Retype, exactly and only, each line from the one containing "input [31:0] input1, input2;" to the end of the records below.

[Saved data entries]
------------

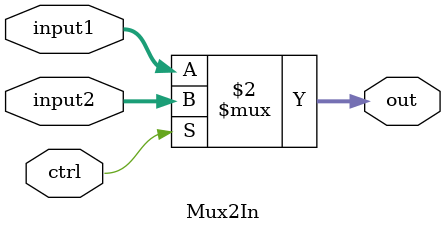
<source format=v>
module Mux2In(input1, input2, out, ctrl);
    input [31:0] input1, input2;
    output [31:0] out;
    input ctrl;

    assign out = (ctrl == 1'b0) ? input1 : input2;
endmodule
</source>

------------

**Solved exercise:**
    input [31:0] input1, input2;
    output [31:0] out;
    input ctrl;

    assign out = (ctrl == 1'b0) ? input1 : input2;
endmodule
</source>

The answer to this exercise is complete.